Scan the entries below. List each line with "lines".

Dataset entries
-.-.-
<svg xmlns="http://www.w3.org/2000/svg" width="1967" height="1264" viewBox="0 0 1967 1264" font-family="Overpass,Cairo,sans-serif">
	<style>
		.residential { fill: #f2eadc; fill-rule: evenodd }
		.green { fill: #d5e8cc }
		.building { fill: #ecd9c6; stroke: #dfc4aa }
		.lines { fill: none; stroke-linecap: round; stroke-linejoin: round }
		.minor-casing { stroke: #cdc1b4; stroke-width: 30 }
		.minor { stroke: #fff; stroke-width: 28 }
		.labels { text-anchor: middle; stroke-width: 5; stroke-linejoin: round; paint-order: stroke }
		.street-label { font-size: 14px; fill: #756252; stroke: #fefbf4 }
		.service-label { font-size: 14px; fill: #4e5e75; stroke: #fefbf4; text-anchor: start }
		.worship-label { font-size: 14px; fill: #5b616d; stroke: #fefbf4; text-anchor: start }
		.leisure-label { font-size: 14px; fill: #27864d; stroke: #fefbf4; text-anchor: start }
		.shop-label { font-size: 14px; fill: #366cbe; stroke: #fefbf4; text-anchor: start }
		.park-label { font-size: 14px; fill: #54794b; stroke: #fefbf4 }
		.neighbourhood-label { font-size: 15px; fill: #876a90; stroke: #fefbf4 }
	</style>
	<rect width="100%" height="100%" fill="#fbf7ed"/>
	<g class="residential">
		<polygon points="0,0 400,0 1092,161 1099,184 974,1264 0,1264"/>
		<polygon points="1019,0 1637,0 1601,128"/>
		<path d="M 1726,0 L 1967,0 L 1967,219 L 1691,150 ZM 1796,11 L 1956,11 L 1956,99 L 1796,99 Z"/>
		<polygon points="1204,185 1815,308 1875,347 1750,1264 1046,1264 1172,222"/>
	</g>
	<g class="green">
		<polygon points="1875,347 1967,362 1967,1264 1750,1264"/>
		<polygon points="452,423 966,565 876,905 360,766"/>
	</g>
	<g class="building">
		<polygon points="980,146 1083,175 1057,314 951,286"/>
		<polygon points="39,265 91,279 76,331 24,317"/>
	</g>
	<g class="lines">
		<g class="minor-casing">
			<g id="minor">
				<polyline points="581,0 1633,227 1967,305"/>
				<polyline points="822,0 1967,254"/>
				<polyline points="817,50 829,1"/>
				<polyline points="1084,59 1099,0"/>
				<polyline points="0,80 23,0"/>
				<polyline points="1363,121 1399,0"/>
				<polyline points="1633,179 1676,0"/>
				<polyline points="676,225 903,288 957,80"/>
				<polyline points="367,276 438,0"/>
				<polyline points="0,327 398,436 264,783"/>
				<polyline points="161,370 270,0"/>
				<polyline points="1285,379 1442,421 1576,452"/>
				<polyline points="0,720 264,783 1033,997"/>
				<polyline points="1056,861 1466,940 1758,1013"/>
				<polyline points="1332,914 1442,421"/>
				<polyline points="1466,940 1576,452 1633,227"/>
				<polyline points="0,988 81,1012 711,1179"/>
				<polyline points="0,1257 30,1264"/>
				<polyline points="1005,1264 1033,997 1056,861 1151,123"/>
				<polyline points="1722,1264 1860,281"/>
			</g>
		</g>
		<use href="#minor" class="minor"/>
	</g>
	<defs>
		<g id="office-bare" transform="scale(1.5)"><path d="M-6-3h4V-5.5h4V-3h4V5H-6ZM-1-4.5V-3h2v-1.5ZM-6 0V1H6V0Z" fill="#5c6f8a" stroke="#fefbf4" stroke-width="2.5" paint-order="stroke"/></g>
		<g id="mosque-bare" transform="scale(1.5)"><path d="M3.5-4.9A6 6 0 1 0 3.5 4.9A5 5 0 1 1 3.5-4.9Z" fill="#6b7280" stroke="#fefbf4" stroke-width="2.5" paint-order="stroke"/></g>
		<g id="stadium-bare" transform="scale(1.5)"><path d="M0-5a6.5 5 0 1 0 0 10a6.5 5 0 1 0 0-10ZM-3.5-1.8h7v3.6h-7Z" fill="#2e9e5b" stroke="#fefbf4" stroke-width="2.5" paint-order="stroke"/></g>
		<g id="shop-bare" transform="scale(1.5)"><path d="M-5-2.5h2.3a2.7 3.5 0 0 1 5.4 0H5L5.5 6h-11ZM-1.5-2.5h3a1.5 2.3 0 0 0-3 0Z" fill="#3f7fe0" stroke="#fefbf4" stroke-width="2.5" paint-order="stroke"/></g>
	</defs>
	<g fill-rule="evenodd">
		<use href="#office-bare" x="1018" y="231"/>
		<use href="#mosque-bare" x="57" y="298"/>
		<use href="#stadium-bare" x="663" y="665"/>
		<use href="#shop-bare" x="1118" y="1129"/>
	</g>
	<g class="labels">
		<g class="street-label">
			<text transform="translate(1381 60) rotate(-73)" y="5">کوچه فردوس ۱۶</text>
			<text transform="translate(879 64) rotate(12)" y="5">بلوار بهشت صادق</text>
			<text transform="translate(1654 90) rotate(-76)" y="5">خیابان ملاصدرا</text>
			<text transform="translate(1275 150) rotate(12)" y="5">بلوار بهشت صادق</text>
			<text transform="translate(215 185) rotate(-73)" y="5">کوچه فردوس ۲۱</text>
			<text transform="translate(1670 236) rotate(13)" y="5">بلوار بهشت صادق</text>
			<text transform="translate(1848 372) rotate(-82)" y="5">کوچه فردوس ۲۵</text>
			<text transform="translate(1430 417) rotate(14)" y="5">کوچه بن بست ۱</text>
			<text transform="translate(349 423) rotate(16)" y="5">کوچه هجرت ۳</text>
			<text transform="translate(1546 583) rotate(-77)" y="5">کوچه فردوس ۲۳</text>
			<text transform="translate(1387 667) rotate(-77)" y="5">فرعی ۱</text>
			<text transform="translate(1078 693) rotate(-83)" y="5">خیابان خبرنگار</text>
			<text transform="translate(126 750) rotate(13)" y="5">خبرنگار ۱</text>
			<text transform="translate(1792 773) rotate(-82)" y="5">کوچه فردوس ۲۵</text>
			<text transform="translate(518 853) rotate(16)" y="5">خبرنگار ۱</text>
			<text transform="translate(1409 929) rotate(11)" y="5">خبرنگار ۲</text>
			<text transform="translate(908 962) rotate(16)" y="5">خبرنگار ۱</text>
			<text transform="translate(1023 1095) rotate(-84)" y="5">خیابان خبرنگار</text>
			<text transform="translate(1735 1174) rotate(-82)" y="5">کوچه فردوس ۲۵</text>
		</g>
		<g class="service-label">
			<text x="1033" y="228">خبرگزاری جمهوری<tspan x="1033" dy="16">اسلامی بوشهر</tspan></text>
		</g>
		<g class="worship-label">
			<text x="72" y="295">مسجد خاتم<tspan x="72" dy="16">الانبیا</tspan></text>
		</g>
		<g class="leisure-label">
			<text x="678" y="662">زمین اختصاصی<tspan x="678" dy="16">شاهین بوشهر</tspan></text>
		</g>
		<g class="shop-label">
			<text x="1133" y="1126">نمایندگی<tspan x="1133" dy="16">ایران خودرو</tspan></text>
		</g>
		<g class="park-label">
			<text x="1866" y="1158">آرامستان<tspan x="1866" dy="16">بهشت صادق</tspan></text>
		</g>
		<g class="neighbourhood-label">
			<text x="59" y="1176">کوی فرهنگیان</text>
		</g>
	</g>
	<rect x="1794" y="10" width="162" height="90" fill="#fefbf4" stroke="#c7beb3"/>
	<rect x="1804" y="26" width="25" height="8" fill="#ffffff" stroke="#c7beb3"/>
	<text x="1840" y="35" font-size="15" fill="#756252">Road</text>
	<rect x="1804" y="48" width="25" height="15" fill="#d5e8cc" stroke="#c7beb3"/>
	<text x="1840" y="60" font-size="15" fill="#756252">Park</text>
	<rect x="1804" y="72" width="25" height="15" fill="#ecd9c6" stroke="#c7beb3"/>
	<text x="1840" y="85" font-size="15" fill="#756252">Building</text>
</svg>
-.-.-
### Exercise solution
		.lines { fill: none; stroke-linecap: round; stroke-linejoin: round }
	<g class="lines">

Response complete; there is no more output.